I'm a pretty forgiving person so I don't have grudges against anyone. I think I'd be happy if she was acting like her daddy :) I mean the only person I have any problem with is my dad, and I don't necessarily hate him or dislike him at all... I acknowledge that he's the type of person Ellie and I shouldn't be around, I forgive him for being who he is but it still doesn't change the fact that he's not one who fits in to my lifestyle. Hm. I dunno, I'll still watch out for it.

 

jonah_08 - August 16

Well I am 16 so my problem wasnt AS BAD as yours but mine was pretty bad.

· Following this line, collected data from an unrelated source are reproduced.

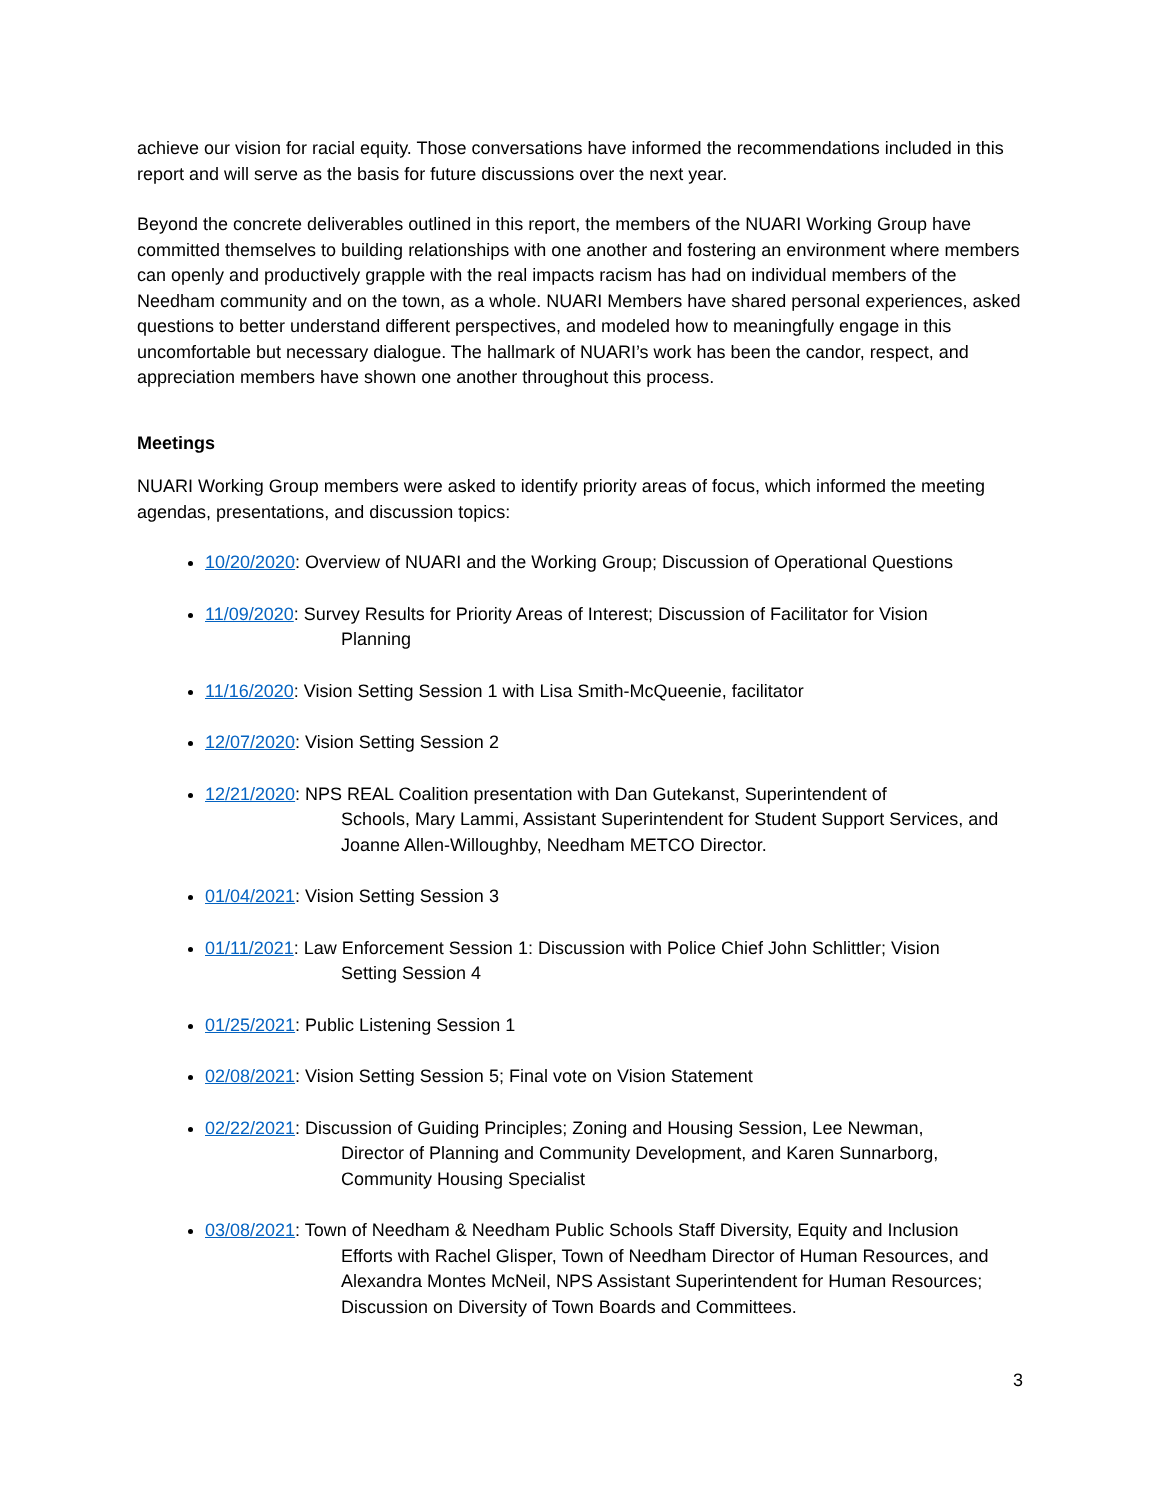achieve our vision for racial equity. Those conversations have informed the recommendations included in this report and will serve as the basis for future discussions over the next year.
Beyond the concrete deliverables outlined in this report, the members of the NUARI Working Group have committed themselves to building relationships with one another and fostering an environment where members can openly and productively grapple with the real impacts racism has had on individual members of the Needham community and on the town, as a whole. NUARI Members have shared personal experiences, asked questions to better understand different perspectives, and modeled how to meaningfully engage in this uncomfortable but necessary dialogue. The hallmark of NUARI’s work has been the candor, respect, and appreciation members have shown one another throughout this process.
Meetings
NUARI Working Group members were asked to identify priority areas of focus, which informed the meeting agendas, presentations, and discussion topics:
10/20/2020: Overview of NUARI and the Working Group; Discussion of Operational Questions
11/09/2020: Survey Results for Priority Areas of Interest; Discussion of Facilitator for Vision
Planning
11/16/2020: Vision Setting Session 1 with Lisa Smith-McQueenie, facilitator
12/07/2020: Vision Setting Session 2
12/21/2020: NPS REAL Coalition presentation with Dan Gutekanst, Superintendent of
Schools, Mary Lammi, Assistant Superintendent for Student Support Services, and Joanne Allen-Willoughby, Needham METCO Director.
01/04/2021: Vision Setting Session 3
01/11/2021: Law Enforcement Session 1: Discussion with Police Chief John Schlittler; Vision
Setting Session 4
01/25/2021: Public Listening Session 1
02/08/2021: Vision Setting Session 5; Final vote on Vision Statement
02/22/2021: Discussion of Guiding Principles; Zoning and Housing Session, Lee Newman,
Director of Planning and Community Development, and Karen Sunnarborg, Community Housing Specialist
03/08/2021: Town of Needham & Needham Public Schools Staff Diversity, Equity and Inclusion
Efforts with Rachel Glisper, Town of Needham Director of Human Resources, and Alexandra Montes McNeil, NPS Assistant Superintendent for Human Resources; Discussion on Diversity of Town Boards and Committees.
3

I lived a pretty sheltered life with alot expected out of me. I told my mother as soon as I found out. The way I figure it...they are there for you...they will find out sooner or later. Its better that you tell them rather than someone else tell them. From there on youll have the support you need and the best option for you will be chosen and youll be fine. So just tell your parents what happened and be completely honest.

 

MARlEyBBy - August 18

Well im not here 2 say anything bad abt you. 13 is pretty young but I think you should do what's best. First tell the baby's father. If he decides 2 support you during your pregnancy then you both should tell your parents. Don't be scared to tell your parents I know it seems like the scariest thing in the world, but in the end everything will be fine. Your love you they should understand. If you don't want the baby, you can give him/her up for adoption. BUT DO NOT ABORT!!! PLz! I hope the best for you keep me posted. Hope this helped.

 

callie2008 - August 21

umm when i went to the doctors at 16 the doctor told me that i better tell my parents that day cause he was calling later-no matter what. seems fishy......

 

callie2008 - August 21

and at first you said your frends took you to the doctor, then you said your aunt.

 

BrendaW - August 21

I believe it depends on what state and country your in what there laws are regarding age and telling parents.